State must respond to accident victim’s family petition

High Court orders state to respond to petition by quadriplegic accident victim’s family.

Divorce gavel court get 311 (photo credit: Thinkstock/Imagebank)
Divorce gavel court get 311
(photo credit: Thinkstock/Imagebank)
The High Court of Justice ordered the state on Tuesday to respond to a petition filed by the family of Shachar Greenspan, the 14- year-old girl left quadriplegic after being struck by a car.
Greenspan’s parents filed the petition on Monday, against a plea bargain struck between the police’s legal department and Mark Patrick, the driver of the car that struck Shachar.
Supreme Court Justice Yoram Danziger said the state must file its response by February 23. Named on the petition are Attorney- General Yehuda Weinstein, State Attorney Moshe Lador, Traffic Police head Asst.-Ch. Bruno Stein and the Petah Tikva Traffic Court.

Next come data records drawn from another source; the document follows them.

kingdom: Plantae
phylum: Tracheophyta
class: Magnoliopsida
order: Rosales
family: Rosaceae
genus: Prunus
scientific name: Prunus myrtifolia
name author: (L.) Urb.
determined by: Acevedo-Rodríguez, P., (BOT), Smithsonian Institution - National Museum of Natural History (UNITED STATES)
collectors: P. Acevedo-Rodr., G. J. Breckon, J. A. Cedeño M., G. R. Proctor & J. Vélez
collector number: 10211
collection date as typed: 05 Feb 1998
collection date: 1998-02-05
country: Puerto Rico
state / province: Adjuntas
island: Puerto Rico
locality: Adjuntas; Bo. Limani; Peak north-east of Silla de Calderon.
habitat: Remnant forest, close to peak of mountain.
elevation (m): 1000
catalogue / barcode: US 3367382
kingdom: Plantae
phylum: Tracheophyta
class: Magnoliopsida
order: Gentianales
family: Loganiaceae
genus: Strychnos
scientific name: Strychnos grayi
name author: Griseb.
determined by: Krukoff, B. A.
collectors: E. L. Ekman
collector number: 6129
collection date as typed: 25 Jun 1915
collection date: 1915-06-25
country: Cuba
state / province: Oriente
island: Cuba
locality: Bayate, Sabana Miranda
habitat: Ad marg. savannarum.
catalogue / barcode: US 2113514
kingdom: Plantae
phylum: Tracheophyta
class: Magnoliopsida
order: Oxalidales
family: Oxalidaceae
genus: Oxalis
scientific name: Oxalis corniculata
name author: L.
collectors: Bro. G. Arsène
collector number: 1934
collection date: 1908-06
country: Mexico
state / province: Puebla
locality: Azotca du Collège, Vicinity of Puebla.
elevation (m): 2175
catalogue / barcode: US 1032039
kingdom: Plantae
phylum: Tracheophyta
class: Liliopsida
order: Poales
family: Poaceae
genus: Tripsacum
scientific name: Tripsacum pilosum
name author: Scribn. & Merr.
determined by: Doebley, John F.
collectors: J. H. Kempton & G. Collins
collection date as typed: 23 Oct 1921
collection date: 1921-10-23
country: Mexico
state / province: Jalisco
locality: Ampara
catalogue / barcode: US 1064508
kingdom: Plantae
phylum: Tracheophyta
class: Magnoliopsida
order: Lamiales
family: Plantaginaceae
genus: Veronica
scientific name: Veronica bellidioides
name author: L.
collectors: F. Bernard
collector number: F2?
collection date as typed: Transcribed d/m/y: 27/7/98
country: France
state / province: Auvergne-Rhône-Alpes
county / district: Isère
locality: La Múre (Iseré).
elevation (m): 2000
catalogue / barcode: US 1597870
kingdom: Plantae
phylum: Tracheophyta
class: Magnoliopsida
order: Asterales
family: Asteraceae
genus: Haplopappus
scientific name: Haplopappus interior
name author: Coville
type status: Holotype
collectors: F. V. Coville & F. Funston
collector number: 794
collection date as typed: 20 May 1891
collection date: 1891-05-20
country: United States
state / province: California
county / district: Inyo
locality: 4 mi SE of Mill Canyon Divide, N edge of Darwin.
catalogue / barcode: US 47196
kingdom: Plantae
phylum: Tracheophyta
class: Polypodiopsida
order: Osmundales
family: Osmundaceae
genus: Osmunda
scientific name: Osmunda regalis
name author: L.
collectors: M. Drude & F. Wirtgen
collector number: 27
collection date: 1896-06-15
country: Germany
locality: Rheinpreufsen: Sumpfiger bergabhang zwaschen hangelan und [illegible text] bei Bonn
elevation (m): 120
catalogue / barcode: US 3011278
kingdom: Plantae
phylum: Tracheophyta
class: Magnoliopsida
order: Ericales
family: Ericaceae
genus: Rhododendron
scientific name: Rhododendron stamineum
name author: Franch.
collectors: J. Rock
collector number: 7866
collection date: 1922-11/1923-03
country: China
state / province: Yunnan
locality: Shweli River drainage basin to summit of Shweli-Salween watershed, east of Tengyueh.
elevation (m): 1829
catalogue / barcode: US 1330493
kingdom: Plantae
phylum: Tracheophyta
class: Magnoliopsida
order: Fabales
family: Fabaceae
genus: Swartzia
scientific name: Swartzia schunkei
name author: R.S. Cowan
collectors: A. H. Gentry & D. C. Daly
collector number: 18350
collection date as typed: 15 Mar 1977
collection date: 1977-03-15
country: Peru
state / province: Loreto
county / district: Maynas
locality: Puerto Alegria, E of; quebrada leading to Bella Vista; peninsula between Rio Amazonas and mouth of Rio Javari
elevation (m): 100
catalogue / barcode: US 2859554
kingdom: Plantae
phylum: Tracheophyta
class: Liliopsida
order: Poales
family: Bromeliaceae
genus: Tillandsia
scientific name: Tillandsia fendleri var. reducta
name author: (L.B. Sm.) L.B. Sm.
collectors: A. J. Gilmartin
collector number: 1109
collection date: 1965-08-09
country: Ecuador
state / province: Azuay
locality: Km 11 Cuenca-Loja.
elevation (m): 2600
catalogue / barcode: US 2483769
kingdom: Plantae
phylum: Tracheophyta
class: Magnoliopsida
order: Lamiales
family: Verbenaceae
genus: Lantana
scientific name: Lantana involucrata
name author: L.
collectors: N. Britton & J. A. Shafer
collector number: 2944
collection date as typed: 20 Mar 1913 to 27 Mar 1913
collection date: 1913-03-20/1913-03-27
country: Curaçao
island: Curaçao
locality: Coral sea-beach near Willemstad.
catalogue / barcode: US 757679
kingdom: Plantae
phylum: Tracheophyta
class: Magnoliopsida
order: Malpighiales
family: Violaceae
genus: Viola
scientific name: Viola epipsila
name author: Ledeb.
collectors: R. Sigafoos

In November 2009, Patrick, who was intoxicated, swerved his car onto a Netanya sidewalk and hit then 12-year-old Greenspan as she stood talking with a girlfriend.
Her friend was lightly injured, but Greenspan suffered severe head trauma, and doctors doubted she would live. She survived, but is a quadriplegic who can only communicate via eye movement.
In a March 2011 ruling that outraged Greenspan’s family and road safety groups, Petah Tikva Traffic Court Judge Tal Ostfeld- Navy accepted a plea bargain that Patrick’s defense team had struck with the police, and sentenced him to six months of community service and a fine of NIS 1,000, and revoked his driver’s license for six years.
In the petition, Greenspan’s parents, Israel and Nechama, say the plea bargain is “unreasonable, disproportionate, contrary to public interest and against all sense of natural justice.”
“In these very moments, when the young girl is fighting every day to make even minimal physical actions, to move, to blink her eye, in order to communicate, the defendant is completely free and has moved on with his life as if nothing ever happened,” the petition reads.
Greenspan’s parents say that police did not inform them of the plea bargain, despite requests that they be kept updated. The plea bargain was presented to the court without their knowledge, they added.
“The plea bargain was ‘achieved’ contrary to proper administrative procedures,” Greenspan’s parents argue in the petition, saying there is a “real suspicion about the involvement of extraneous considerations.”
Greenspan’s parents asked the court to order the state to annul the criminal proceedings against Patrick, and to file new charges or annul his sentence and reopen the sentencing procedures.